- [Directions]:
In the records below, find each line with the word "Medicaid" and copy it.

Items listed in a dataset:
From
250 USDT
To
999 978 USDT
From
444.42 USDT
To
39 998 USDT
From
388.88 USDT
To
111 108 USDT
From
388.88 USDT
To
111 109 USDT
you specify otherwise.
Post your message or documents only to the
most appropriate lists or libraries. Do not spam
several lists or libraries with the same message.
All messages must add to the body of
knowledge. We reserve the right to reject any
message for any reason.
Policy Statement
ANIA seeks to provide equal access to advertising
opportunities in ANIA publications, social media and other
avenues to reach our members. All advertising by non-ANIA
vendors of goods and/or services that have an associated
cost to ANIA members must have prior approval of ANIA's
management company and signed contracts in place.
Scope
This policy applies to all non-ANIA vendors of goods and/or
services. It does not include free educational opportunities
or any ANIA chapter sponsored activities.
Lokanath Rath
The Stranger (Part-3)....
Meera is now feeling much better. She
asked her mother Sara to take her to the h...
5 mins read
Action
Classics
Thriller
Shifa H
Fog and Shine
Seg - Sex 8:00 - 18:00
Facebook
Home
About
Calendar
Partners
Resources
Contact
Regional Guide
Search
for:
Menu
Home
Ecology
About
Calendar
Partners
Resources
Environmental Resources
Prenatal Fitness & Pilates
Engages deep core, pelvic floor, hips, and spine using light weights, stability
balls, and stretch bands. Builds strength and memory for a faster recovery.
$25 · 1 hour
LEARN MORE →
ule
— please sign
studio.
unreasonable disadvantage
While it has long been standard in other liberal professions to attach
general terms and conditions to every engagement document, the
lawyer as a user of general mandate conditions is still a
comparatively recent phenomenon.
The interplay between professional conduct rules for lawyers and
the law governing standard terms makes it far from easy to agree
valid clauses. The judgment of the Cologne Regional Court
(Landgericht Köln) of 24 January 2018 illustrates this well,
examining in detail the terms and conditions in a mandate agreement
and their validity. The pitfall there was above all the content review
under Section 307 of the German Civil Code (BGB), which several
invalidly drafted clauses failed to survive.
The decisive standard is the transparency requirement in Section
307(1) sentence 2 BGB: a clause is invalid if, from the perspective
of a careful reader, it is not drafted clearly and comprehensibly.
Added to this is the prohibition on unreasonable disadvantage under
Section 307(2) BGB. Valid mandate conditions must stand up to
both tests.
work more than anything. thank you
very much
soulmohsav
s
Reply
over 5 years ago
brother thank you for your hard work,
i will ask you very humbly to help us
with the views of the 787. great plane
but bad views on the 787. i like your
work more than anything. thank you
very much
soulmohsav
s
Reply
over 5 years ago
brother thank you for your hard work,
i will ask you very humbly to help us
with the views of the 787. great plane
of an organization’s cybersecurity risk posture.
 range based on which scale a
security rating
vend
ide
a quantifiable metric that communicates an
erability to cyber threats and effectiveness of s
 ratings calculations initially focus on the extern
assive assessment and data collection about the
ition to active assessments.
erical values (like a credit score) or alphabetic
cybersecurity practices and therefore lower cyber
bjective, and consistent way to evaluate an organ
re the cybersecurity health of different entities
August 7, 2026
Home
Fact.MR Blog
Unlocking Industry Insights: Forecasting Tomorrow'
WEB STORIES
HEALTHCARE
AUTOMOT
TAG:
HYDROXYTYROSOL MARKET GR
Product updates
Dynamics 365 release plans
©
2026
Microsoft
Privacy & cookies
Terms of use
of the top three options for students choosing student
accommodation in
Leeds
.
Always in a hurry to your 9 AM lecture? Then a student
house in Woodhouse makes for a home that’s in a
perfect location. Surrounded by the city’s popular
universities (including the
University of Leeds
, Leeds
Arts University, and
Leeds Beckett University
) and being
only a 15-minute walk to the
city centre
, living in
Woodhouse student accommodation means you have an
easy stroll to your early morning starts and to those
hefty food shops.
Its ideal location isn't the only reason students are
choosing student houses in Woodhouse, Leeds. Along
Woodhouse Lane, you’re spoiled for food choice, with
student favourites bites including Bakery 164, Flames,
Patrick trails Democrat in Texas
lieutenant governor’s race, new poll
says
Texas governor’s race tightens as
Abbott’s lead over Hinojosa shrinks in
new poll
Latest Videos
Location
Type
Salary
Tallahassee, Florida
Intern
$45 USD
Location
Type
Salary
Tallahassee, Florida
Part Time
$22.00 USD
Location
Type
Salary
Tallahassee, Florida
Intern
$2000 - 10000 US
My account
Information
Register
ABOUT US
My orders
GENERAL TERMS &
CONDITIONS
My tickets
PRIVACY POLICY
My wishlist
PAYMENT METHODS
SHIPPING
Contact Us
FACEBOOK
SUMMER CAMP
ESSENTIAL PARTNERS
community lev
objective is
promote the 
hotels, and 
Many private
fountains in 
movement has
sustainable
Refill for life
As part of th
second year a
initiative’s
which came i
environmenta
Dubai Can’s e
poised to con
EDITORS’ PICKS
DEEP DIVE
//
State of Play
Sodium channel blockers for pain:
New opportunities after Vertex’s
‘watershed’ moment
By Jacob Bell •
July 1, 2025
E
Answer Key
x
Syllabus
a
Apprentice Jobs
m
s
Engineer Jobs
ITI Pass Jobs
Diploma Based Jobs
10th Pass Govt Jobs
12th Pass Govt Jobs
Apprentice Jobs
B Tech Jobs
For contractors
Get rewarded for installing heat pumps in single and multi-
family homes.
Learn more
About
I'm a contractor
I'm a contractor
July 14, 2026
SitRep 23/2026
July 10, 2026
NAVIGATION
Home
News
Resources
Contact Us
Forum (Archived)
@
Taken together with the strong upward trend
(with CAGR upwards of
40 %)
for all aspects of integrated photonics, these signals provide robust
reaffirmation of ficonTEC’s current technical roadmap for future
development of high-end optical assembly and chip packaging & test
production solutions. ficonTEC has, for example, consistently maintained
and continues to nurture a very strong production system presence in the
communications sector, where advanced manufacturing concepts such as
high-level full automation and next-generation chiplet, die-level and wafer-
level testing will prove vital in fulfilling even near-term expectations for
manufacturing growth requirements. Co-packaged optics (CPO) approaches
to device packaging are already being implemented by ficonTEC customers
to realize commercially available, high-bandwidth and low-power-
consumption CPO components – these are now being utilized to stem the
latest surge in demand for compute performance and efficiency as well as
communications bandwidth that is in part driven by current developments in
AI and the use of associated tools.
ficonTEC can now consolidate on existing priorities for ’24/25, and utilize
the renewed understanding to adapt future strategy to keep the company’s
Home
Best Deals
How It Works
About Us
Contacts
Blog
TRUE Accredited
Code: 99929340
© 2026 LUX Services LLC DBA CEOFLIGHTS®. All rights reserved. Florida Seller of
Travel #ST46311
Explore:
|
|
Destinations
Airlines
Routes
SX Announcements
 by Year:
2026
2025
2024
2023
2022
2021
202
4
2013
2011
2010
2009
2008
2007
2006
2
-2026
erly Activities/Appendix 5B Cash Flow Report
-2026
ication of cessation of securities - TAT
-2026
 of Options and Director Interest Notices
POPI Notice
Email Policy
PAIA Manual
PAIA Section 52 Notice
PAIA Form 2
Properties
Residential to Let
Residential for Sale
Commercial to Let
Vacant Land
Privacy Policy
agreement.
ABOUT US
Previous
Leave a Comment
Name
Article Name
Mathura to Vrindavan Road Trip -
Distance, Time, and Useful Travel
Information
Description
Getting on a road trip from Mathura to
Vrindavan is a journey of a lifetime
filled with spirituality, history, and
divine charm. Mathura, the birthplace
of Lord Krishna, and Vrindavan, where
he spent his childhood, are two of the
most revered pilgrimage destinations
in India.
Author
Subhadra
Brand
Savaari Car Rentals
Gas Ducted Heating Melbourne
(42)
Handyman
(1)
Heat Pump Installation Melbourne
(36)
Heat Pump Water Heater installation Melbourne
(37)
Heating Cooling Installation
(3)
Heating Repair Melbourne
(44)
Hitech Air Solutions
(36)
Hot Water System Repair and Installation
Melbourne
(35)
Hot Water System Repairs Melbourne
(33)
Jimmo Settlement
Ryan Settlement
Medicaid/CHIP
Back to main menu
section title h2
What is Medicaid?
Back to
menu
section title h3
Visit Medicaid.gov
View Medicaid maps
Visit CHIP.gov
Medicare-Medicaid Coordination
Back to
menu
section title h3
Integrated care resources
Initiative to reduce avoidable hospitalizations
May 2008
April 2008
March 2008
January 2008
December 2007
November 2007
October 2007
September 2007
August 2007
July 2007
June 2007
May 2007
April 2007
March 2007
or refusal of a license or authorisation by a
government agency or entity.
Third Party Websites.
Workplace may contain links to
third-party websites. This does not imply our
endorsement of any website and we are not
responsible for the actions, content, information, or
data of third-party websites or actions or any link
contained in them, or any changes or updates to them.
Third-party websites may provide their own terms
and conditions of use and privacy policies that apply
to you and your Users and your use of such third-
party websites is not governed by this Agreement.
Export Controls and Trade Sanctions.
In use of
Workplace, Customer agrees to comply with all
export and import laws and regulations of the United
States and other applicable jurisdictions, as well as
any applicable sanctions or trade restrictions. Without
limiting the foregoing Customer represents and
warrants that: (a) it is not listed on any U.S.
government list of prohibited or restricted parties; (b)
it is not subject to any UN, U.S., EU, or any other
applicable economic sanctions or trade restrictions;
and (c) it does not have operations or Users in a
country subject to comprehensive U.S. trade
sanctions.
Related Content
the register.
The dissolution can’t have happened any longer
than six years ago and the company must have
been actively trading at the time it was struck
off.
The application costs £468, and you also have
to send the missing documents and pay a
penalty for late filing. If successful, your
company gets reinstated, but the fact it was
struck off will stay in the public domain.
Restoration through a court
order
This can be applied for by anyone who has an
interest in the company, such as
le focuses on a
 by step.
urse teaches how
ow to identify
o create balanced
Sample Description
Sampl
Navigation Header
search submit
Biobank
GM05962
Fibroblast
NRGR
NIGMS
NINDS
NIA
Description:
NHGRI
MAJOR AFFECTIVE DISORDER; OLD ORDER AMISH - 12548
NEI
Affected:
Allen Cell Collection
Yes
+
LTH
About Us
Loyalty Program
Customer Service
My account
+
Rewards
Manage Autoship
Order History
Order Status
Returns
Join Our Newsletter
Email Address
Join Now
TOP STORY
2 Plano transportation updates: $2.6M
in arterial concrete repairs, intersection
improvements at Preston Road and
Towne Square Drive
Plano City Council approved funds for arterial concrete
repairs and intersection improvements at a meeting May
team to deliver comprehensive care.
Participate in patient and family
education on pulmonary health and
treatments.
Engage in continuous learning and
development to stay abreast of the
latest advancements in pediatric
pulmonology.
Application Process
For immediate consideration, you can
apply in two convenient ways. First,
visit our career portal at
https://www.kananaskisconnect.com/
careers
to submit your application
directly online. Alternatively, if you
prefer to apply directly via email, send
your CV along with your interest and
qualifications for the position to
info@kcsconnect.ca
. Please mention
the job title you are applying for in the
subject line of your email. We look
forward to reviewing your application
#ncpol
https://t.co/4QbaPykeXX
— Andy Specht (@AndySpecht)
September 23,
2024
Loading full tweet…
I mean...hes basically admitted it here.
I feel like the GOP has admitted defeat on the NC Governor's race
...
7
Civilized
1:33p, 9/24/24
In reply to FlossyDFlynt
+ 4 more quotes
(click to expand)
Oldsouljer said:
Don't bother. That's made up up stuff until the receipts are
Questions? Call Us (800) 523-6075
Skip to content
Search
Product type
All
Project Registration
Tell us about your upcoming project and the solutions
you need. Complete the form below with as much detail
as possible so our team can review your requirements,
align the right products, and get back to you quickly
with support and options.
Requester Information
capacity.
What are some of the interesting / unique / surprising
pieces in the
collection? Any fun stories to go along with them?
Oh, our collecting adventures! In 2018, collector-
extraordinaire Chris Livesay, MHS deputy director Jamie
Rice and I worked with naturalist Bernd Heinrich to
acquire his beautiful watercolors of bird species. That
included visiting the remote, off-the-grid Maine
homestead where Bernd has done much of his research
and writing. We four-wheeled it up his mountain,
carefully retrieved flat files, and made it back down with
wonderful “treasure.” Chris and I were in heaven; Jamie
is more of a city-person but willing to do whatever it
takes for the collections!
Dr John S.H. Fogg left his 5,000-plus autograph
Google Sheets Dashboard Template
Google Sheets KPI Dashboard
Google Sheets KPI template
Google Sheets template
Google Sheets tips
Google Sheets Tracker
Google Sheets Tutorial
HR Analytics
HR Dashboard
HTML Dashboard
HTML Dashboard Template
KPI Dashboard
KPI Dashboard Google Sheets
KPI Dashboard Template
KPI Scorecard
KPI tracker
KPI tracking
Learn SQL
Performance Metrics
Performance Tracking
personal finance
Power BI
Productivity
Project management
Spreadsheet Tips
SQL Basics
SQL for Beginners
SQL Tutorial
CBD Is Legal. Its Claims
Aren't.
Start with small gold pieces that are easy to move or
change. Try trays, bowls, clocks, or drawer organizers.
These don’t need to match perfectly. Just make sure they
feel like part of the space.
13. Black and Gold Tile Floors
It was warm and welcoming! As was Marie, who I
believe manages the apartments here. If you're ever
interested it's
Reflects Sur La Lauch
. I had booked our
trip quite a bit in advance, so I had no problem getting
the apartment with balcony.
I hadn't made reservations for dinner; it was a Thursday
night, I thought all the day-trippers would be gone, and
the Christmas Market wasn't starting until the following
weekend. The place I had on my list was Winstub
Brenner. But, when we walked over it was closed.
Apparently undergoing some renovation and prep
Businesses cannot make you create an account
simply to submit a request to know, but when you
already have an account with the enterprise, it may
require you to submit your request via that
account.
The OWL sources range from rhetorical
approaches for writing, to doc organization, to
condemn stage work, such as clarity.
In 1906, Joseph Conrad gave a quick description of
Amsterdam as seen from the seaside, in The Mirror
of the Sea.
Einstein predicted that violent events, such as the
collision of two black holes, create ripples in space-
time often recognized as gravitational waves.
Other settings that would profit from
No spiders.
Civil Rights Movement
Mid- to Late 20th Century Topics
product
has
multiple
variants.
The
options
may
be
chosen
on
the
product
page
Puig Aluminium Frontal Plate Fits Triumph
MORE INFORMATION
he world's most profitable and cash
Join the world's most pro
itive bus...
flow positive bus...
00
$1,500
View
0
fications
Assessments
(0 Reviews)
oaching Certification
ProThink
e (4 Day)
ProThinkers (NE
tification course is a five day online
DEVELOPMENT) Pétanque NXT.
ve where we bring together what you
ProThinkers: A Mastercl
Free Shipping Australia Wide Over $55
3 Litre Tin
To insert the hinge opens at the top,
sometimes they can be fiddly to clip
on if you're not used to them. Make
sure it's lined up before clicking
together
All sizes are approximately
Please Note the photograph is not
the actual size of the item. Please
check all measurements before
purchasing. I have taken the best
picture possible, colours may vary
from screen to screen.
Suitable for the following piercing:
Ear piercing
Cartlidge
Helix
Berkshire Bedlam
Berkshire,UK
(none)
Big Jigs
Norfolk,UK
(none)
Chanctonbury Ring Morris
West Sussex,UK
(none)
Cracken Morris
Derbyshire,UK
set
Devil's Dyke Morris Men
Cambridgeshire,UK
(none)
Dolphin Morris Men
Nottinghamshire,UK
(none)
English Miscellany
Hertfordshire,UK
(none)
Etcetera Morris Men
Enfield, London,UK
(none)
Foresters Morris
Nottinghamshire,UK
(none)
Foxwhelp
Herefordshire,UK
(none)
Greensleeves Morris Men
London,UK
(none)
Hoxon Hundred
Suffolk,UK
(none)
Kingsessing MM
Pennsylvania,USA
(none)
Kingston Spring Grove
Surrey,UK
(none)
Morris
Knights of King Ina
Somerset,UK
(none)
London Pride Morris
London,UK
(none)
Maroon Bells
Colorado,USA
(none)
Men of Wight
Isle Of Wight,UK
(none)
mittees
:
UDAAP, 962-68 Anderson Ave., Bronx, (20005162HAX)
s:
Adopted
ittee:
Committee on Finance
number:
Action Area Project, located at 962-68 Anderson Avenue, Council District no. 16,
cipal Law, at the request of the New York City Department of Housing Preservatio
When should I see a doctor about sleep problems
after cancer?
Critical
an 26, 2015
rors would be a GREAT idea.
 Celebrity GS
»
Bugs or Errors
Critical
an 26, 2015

- [Task solution]:
Medicaid/CHIP
What is Medicaid?
Visit Medicaid.gov
View Medicaid maps
Medicare-Medicaid Coordination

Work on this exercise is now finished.